Last week I had a very frank and open talk with my headteacher about how I’m coping since the EDS decided to kick my arse and kneecap me. I’ve had a number of these meetings with other people, but he has a way of really listening. I have mountains of respect for him, and whilst I don’t always agree with him, my opinion is always welcomed and heard. He doesn’t suffer fools, and I respect him immensely. So when he asked how I was coping, I was more truthful than I have been with even members of my own family.
I’m angry quite a lot of the time. This isn’t how I’d planned to spend my 30s and there are days (and weeks) that I feel like a shitty teacher. There are certainly days where I’m in too much pain to follow a lesson plan as expected and I end up needing help from the kids.
He asked me how the kids were acting towards me.
Our kids have rolled with it.
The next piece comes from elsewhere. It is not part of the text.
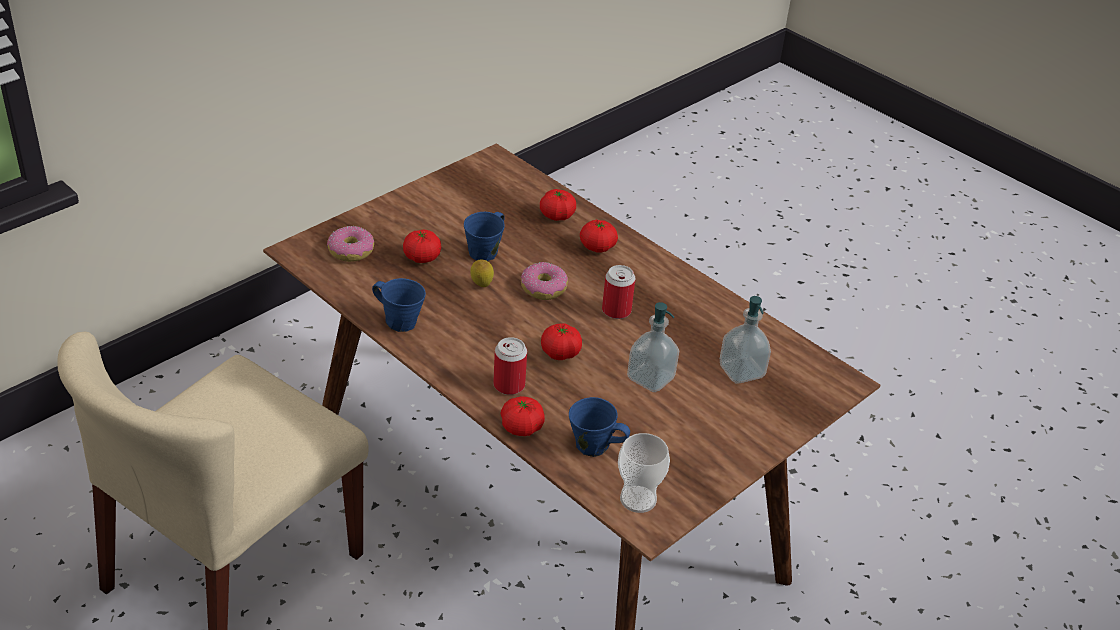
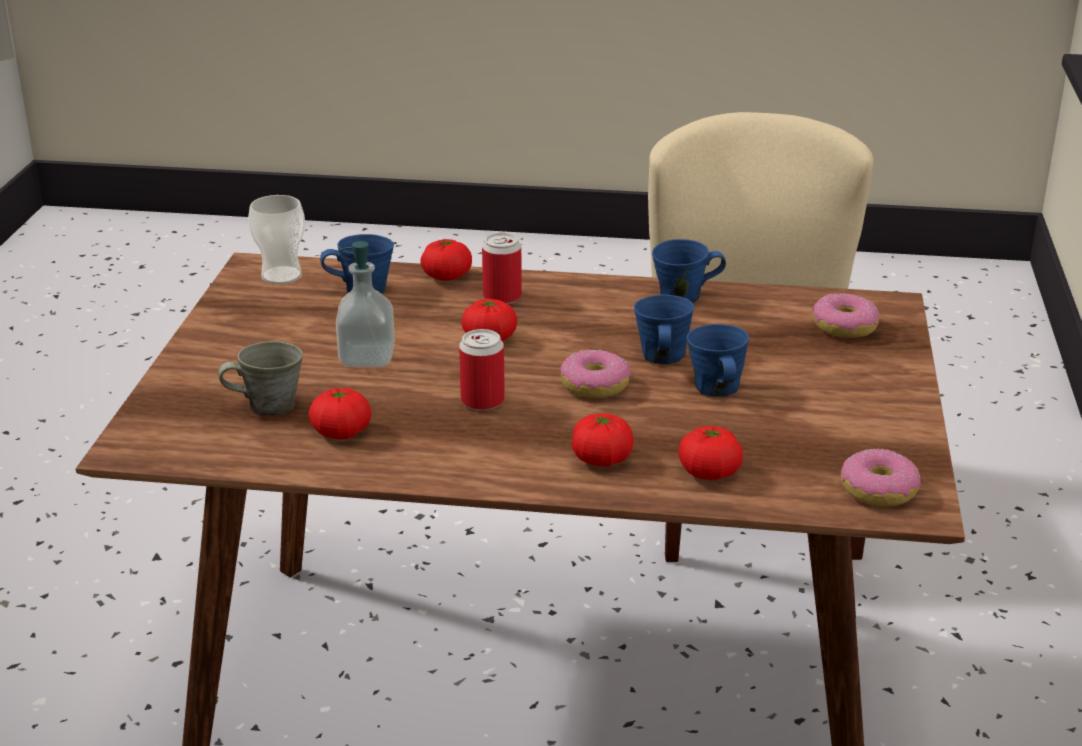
camera: 145 degrees right, 10 degrees down
(422, 257) = (768, 354): tomato -> tomato (341, 432)
(481, 286) = (662, 357): lemon -> blue mug
(497, 172) = (879, 490): none -> donut
(741, 371) = (268, 406): soap dispenser -> grey mug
They barely see my disability – all they see is a teacher and yet on my bad days where the circles get so dark under my eyes and something audibly cracks, they discreetly move chairs out of my path and ask to spend lunchtime in my classroom (which just happens to coincide with bringing me tea), or change direction so they can open doors. They’ve always been the best part of my day, but I see them in a new light now. One where teenagers are infinitely kinder than adults.
In my desent into my special pity party, there have been a few people who have just got it, and others who don’t but still move heaven and earth to keep my chin above water.
My postman delivered a cheer up chicken gift today from my lovely friend Mrs M. There’s hundreds of miles between us, but she managed to utterly brighten my day and make me feel very humbled. She’s put up with more poop in her time than anyone deserves, and although we don’t always see eye to eye, we respect each other’s great big gobby opinions. We all need someone in our lives whose heart is as big as their mouth. Those people are the most real people. They keep us grounded.
I also have my sister-in-law, who is a total warrior. Seriously, Xena has nothing on her. She is the ultimate role model for Beanpole as how a woman who has Aspergers can function whilst also sticking two fingers up to a world that demand she conform. I see how Beanpole struggles each day with fitting her square peg into a world full of round holes and looks to her Aunty for cues how to get there. When Beanpole visits her, you can see her visibly relax because if she squeaks or needs to stroke the eyes of her panda no one is judging her there. Aunty Squeezy is her calm in a great big stormy world. She’s also a massive support to me because she tells me straight if I need to get a grip, guides me through ways to get help, and speaks up for me when I’m too embarrassed to ask. She was also the first person aside from me and Mr Geek to see our daughters & was in fact there when TinyPants was born (she met TinyPants before I did!). Biologically, I don’t have a sister, but in reality I do.
There’s also Mrs G who is always there at 3am to mop up the tears. A decade of this and she still hasn’t kicked my arse. The woman has the patience of a saint & I can’t wait to give her a hug when her children have finally stopped infecting her with germs!
And I know you’re reading this Sherlock. Don’t think that we don’t think about you guys every day.
There are lots of you and I wish I could thank all of you personally, but this is turning into a gushy Oscars style speech so if you’re reading this and we’ve had contact over the past few days, I want to say thank you. People’s kindness over the last 48 hours has been overwhelming.